● Exercise aim: Summarize the article on Apollo's first quarter of 2024 below in two sentences.

● Extract:
Start of Block

May 2, 2024 - APO
Apollo Global Management just reported a stellar first quarter of 2024. On the surface, it's a story of record inflows, robust origination, and continued momentum in key growth areas like retirement services and global wealth. But beneath the celebratory headlines, a subtle shift in Apollo's strategy reveals a deeper understanding of the evolving dynamics of the private markets. While others rush to capitalize on the seemingly insatiable appetite for alternative assets, Apollo is exercising a deliberate restraint, prioritizing long-term sustainability over short-term gains.
This measured approach is most evident in their stance on origination. As CEO Marc Rowan emphatically stated, "Origination, origination, origination for us." It's not just a mantra; it's the cornerstone of their philosophy. While they celebrate exceeding their original five-year debt origination target of $150 billion by 2026, they are already looking further, aiming for a staggering $200 billion to $250 billion in the next five years. This ambition is not driven by blind opportunism, but by a calculated assessment of the evolving market landscape.

End of Block

● Record excerpts:
Start of Block

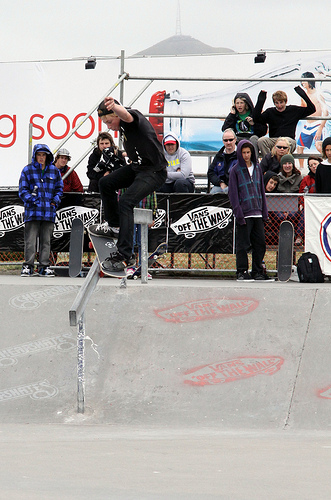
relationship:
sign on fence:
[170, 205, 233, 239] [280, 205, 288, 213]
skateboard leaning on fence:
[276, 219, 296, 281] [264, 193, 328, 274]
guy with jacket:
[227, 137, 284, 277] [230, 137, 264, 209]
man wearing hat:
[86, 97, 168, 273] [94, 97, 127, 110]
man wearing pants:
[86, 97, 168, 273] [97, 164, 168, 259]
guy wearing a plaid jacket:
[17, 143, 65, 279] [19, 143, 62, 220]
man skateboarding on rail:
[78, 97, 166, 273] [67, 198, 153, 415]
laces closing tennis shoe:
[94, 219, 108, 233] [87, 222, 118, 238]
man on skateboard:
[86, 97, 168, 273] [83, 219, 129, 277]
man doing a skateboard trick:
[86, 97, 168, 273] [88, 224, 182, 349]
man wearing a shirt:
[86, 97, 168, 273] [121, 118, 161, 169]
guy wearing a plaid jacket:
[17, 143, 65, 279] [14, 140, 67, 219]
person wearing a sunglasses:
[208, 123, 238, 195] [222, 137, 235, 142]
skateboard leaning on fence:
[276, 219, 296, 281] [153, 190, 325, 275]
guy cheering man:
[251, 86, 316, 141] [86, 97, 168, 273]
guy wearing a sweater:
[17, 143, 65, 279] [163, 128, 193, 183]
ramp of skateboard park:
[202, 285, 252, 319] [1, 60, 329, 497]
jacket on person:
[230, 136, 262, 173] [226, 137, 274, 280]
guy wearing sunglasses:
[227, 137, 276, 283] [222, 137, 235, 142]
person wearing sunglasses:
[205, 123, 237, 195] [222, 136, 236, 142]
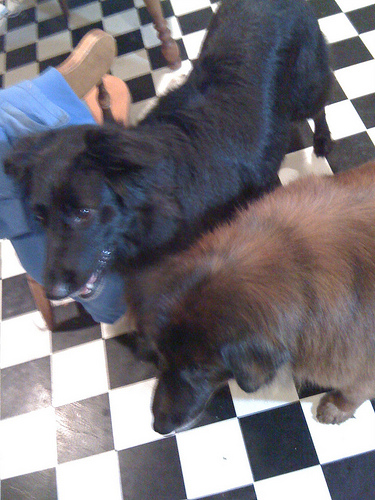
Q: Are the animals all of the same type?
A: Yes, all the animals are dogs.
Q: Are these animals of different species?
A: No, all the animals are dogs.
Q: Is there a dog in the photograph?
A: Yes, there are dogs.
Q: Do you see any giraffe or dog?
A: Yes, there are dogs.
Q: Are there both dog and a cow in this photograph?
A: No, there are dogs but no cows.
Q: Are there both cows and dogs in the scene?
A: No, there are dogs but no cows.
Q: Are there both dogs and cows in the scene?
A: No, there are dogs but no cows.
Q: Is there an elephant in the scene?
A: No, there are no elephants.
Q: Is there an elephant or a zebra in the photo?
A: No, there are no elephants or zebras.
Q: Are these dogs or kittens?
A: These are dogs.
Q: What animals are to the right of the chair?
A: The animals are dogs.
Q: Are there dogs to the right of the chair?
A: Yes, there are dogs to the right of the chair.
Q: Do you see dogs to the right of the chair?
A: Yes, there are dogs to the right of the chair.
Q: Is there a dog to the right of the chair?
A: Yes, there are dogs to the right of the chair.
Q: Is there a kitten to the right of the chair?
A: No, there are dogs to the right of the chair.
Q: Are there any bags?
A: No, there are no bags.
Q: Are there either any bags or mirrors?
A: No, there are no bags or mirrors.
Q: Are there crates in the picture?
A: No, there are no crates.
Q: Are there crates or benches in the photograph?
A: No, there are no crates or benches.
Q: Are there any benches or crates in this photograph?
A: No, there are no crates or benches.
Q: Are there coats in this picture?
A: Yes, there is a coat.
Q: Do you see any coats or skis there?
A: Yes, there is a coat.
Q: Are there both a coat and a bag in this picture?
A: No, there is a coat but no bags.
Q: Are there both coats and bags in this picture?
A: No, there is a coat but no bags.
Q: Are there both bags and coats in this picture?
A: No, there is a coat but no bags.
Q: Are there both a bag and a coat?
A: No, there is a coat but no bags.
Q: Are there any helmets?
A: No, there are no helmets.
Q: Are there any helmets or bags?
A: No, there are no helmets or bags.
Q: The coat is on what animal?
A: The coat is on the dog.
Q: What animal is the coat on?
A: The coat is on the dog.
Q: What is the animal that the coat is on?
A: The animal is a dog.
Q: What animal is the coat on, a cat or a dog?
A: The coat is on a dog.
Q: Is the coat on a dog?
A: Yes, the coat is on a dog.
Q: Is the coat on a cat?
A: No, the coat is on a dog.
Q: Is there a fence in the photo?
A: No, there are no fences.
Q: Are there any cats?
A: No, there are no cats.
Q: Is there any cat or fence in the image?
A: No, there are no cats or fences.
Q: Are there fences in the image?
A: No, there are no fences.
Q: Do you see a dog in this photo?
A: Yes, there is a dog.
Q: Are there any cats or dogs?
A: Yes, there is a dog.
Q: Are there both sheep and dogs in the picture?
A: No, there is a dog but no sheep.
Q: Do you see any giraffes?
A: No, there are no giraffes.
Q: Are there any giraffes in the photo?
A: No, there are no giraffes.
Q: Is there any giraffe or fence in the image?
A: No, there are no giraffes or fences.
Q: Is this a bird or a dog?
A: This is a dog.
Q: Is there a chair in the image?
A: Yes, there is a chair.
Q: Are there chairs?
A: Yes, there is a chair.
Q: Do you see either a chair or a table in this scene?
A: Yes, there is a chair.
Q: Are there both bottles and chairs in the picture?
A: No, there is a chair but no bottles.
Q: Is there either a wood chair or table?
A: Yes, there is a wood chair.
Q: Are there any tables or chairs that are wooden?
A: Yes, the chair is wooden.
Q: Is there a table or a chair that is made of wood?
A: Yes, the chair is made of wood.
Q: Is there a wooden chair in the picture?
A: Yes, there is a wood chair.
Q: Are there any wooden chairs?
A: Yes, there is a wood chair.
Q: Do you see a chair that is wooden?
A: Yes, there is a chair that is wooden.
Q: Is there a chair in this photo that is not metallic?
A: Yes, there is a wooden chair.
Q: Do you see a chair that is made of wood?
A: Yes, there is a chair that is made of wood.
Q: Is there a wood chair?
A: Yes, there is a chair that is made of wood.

End of Block

● Result of this task: Apollo Global Management reported a strong first quarter of 2024 with record inflows and robust origination, yet it is showing deliberate restraint and putting long-term sustainability ahead of short-term gains. That approach is clearest in its focus on origination: having already exceeded its original five-year debt origination target of $150 billion set for 2026, it now aims for $200 billion to $250 billion over the next five years.